The IRS would like you to get some credit for qualified home energy improvements this year. Perhaps you installed solar equipment or recently insulated your home? Here are two tax credits that may be available to you:
1. The Non-business Energy Property Credit Homeowners who install energy-efficient improvements may qualify for this credit. The 2011 credit is 10 percent of the cost of qualified energy-efficient improvements, up to $500. Qualifying improvements including insulation, energy-efficient exterior windows and doors and certain roofs. The cost of installing these items does not count. You can also claim a credit including installation costs, for certain high-efficiency heating and air conditioning systems, water heaters and stoves that burn biomass fuel. The credit has a lifetime limit of $500, of which only $200 may be used for windows. If you’ve claimed more than $500 of non-business energy property credits since 2005, you can not claim the credit for 2011. Qualifying improvements must have been placed into service in the taxpayer’s principal residence located in the United States before Jan. 1, 2012.
2. The Residential Energy Efficient Property Credit This tax credit helps individual taxpayers pay for qualified residential alternative energy equipment, such as solar hot water heaters, solar electricity equipment and wind turbines. The credit, which runs through 2016, is 30 percent of the cost of qualified property. There is no cap on the amount of credit available, except for fuel cell property. Generally, you may include labor costs when figuring the credit and you can carry forward any unused portions of this credit.
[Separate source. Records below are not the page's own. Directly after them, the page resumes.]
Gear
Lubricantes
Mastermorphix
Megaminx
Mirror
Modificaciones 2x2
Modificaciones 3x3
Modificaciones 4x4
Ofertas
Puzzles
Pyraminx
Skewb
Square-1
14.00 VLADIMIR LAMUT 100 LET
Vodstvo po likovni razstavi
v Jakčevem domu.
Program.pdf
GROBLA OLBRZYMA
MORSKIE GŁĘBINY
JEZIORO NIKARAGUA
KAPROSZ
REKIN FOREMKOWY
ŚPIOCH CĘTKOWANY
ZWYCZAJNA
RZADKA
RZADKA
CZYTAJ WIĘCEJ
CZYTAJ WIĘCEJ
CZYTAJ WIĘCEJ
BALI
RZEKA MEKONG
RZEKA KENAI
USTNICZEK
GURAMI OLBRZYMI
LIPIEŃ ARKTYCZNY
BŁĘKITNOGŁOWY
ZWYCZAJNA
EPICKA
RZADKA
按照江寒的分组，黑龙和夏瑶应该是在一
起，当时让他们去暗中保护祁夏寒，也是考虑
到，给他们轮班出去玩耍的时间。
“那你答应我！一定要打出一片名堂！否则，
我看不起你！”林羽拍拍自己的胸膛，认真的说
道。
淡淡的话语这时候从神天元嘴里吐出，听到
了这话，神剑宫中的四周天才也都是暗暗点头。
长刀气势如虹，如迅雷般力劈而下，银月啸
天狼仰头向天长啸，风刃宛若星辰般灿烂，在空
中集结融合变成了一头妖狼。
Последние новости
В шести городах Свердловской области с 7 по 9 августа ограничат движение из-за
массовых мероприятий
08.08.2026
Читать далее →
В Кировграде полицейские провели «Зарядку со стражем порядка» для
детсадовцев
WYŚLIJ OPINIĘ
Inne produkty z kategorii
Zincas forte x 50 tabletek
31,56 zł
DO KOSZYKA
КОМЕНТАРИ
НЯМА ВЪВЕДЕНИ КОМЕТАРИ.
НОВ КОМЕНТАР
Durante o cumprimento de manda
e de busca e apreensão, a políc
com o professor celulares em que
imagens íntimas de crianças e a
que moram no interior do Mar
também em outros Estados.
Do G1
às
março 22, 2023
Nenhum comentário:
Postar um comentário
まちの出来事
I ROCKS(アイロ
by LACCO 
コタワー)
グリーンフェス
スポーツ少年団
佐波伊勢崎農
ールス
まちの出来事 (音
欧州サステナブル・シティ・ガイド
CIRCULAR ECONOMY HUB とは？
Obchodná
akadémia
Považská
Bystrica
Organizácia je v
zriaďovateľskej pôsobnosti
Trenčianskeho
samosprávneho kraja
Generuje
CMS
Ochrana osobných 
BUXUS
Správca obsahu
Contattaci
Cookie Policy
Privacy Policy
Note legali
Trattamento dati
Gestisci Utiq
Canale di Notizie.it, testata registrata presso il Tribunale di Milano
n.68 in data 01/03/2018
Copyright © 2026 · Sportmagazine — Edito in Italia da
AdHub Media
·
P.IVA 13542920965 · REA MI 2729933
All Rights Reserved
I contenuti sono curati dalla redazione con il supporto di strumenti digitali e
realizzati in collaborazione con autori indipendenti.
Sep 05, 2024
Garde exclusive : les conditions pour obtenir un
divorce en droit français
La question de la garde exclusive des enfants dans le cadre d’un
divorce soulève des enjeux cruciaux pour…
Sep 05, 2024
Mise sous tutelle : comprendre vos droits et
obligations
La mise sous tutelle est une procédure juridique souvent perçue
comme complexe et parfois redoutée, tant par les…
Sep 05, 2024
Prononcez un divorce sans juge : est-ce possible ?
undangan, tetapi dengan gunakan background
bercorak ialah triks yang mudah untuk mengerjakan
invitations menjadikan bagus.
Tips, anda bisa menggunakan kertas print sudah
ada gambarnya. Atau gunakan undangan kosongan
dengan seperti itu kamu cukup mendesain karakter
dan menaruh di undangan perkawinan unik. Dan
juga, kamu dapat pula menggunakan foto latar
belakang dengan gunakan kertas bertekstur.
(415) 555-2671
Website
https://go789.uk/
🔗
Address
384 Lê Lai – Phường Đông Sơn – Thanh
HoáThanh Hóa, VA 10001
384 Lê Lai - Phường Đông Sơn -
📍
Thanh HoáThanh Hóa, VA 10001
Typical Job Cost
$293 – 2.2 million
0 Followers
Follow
Qualifying equipment must have been installed on or in connection with your home located in the United States; fuel cell property qualifies only when installed on or in connection with your main home located in the United States.
Not all energy-efficient improvements qualify so be sure you have the manufacturer’s tax credit certification statement, which can usually be found on the manufacturer’s website or with the product packaging.
If you’re eligible, you can claim both of these credits on Form 5695, Residential Energy Credits when you file your 2011 federal income tax return. Also, note these are tax credits and not deductions, so they will generally reduce the amount of tax owed dollar for dollar. Finally, you may claim these credits regardless of whether you itemize deductions on IRS Schedule A.
You can find Form 5695 by calling 1-800- TAX-FORM (800-829-3676).